§ **EXERCISE DESCRIPTION**
Nothing in the records may change. Output them all exactly.

#### STUDY MATERIAL

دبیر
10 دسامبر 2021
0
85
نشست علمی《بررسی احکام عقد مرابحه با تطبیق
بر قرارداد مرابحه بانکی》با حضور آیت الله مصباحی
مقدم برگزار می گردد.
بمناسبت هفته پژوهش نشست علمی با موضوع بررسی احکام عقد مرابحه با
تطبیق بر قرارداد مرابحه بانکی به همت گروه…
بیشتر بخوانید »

########

§ **SOLUTION TO THE EXERCISE**
دبیر
10 دسامبر 2021
0
85
نشست علمی《بررسی احکام عقد مرابحه با تطبیق
بر قرارداد مرابحه بانکی》با حضور آیت الله مصباحی
مقدم برگزار می گردد.
بمناسبت هفته پژوهش نشست علمی با موضوع بررسی احکام عقد مرابحه با
تطبیق بر قرارداد مرابحه بانکی به همت گروه…
بیشتر بخوانید »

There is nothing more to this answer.